3. Braking system according to claim 1 or 2, characterized in that the changeover valve (14, 114, 214, 314) is controlled depending on the stroke of a piston (27, 127, 227) acted upon by the low-pressure accumulator pressure (accumulator pressure chamber 19, 119, 219).

4. Brake system according to claim 3, characterized in that the piston (127, 227) limits the low-pressure accumulator (accumulator pressure chamber 119, 219).

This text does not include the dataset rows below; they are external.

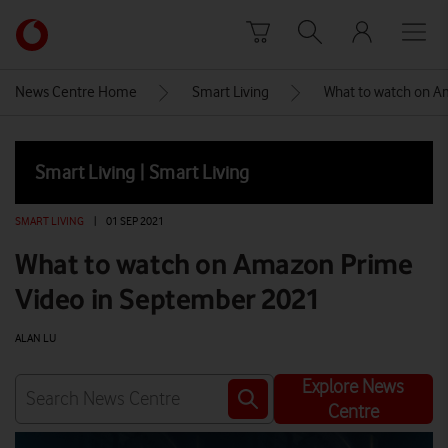
Skip to content
Link
back
to
News Centre Home
Smart Living
What to watch on A
the
main
Vodafone
Smart Living | Smart Living
homepage
SMART LIVING
|
01 SEP 2021
What to watch on Amazon Prime
Video in September 2021
ALAN LU
Explore News
Centre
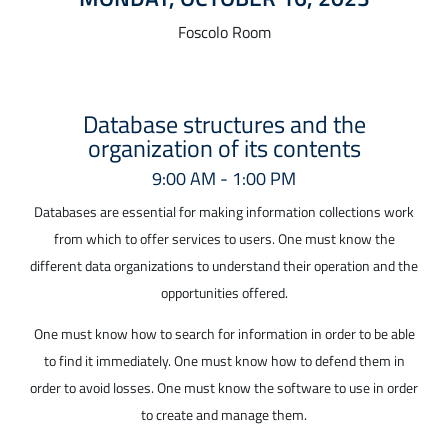
Foscolo Room
Database structures and the
organization of its contents
9:00 AM - 1:00 PM
Databases are essential for making information collections work
from which to offer services to users. One must know the
different data organizations to understand their operation and the
opportunities offered.
One must know how to search for information in order to be able
to find it immediately. One must know how to defend them in
order to avoid losses. One must know the software to use in order
to create and manage them.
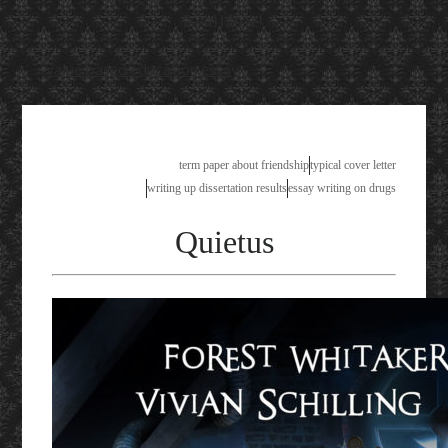
Available!
value based education essay
term paper about friendship
typical cover letter
writing up dissertation results
essay writing on drugs
Quietus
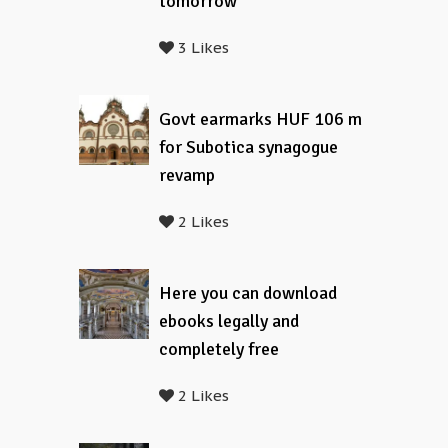
tomorrow
3 Likes
Govt earmarks HUF 106 m
for Subotica synagogue
revamp
2 Likes
Here you can download
ebooks legally and
completely free
2 Likes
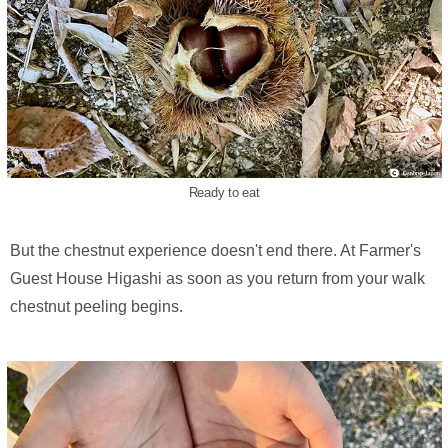
Ready to eat
But the chestnut experience doesn't end there. At Farmer's
Guest House Higashi as soon as you return from your walk
chestnut peeling begins.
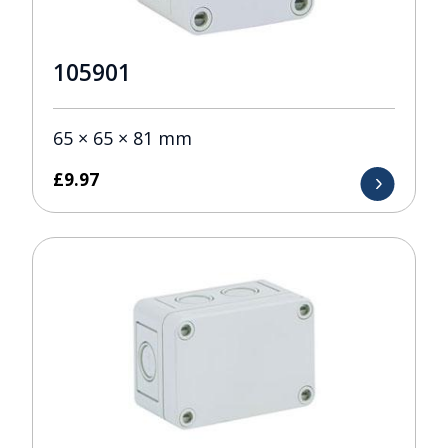
105901
65 × 65 × 81 mm
£
9.97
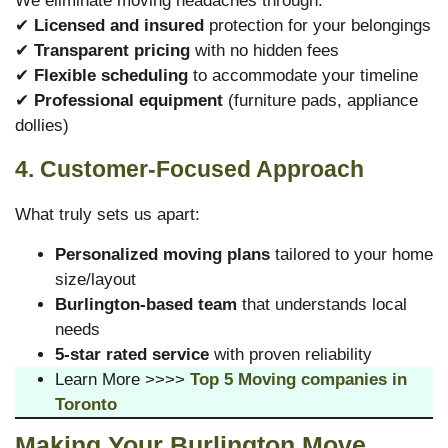
We eliminate moving headaches through:
✔
Licensed and insured
protection for your belongings
✔
Transparent pricing
with no hidden fees
✔
Flexible scheduling
to accommodate your timeline
✔
Professional equipment
(furniture pads, appliance
dollies)
4. Customer-Focused Approach
What truly sets us apart:
Personalized moving plans
tailored to your home
size/layout
Burlington-based team
that understands local
needs
5-star rated service
with proven reliability
Learn More >>>>
Top 5 Moving companies in
Toronto
Making Your Burlington Move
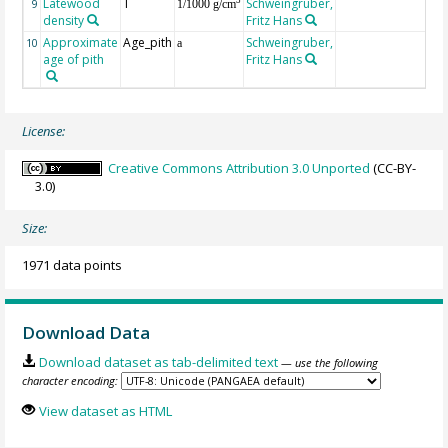
Latewood
T
Schweingruber,
3
9
1/1000 g/cm
density
Fritz Hans
Approximate
Age_pith
Schweingruber,
10
a
age of pith
Fritz Hans
License:
Creative Commons Attribution 3.0 Unported
(CC-BY-
3.0)
Size:
1971 data points
Download Data
Download dataset as tab-delimited text
— use the following
character encoding:
View dataset as HTML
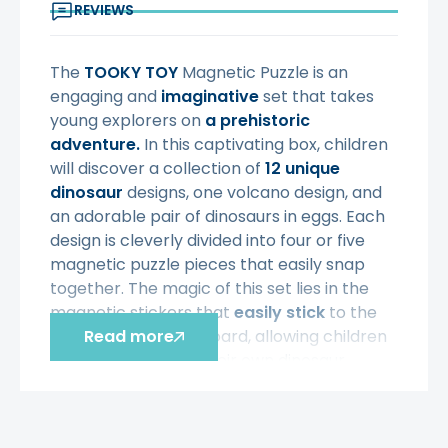
REVIEWS
The
TOOKY TOY
Magnetic Puzzle is an
engaging and
imaginative
set that takes
young explorers on
a prehistoric
adventure.
In this captivating box, children
will discover a collection of
12 unique
dinosaur
designs, one volcano design, and
an adorable pair of dinosaurs in eggs. Each
design is cleverly divided into four or five
magnetic puzzle pieces that easily snap
together. The magic of this set lies in the
magnetic stickers that
easily stick
to the
included magnetic board, allowing children
Read more
to easily assemble their own dinosaur
masterpieces. As
budding paleontologists,
children can let
their imaginations
run wild
by assembling magnetic dinosaur puzzles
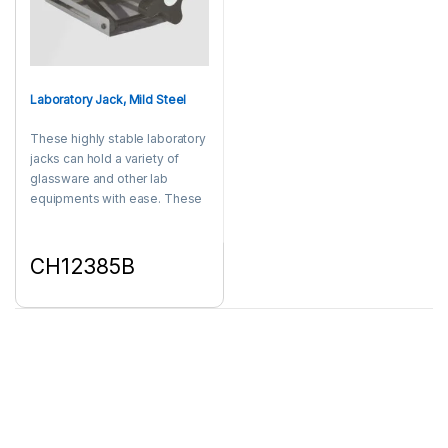
Laboratory Jack, Mild Steel
These highly stable laboratory
jacks can hold a variety of
glassware and other lab
equipments with ease. These
durable laboratory jacks are
equipped with an ergonomic
knob that provide smooth
CH12385B
height adjustment. Made of
This product has multiple variants. The options may be chosen 
MS.
Showing 1–15 of 21 results
1
2
Products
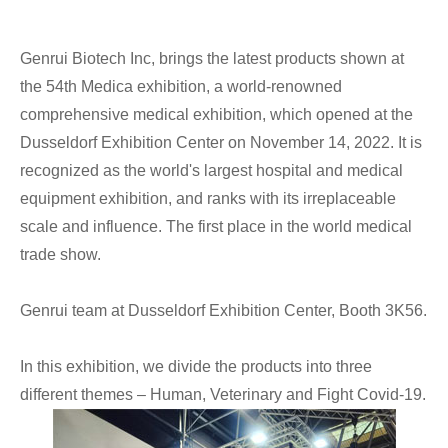
Genrui Biotech Inc, brings the latest products shown at
the 54th Medica exhibition, a world-renowned
comprehensive medical exhibition, which opened at the
Dusseldorf Exhibition Center on November 14, 2022. It is
recognized as the world's largest hospital and medical
equipment exhibition, and ranks with its irreplaceable
scale and influence. The first place in the world medical
trade show.
Genrui team at Dusseldorf Exhibition Center, Booth 3K56.
In this exhibition, we divide the products into three
different themes – Human, Veterinary and Fight Covid-19.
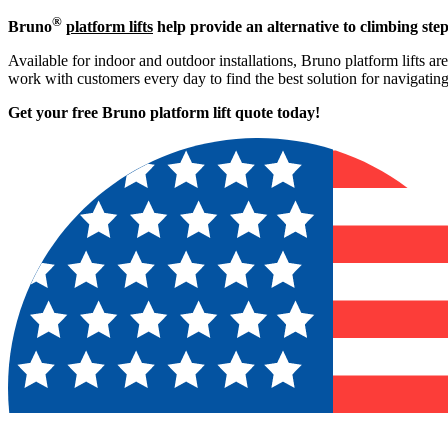
®
Bruno
platform lifts
help provide an alternative to climbing step
Available for indoor and outdoor installations, Bruno platform lifts ar
work with customers every day to find the best solution for navigati
Get your free Bruno platform lift quote to
day!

5. Brake system according to claim 3, characterized in that the piston (27, 127, 227) is acted upon by the compression spring (28, 128) in the opening direction of the changeover valve (14, 114, 214).

6. Brake system according to one of claims 3 to 5, characterized in that a tethered compression spring (130) is arranged between the piston (127, 227) and the closing member (121, 221).

7. Brake system according to one of claims 3 to 6, characterized in that there is a driver connection between the piston (227) and the closing member (221) which, when the low-pressure accumulator (storage pressure chamber 219) is emptied, the closing member (221) from the valve seat (222) takes off.

8. Brake system according to one of claims 1 or 2, characterized in that the changeover valve (314) is controlled as a function of the stroke of a diaphragm (324) acted upon by the low-pressure accumulator pressure.

9. Brake system according to claim 8, characterized in that there is a rigid connection between the diaphragm (324) and the closing member (321).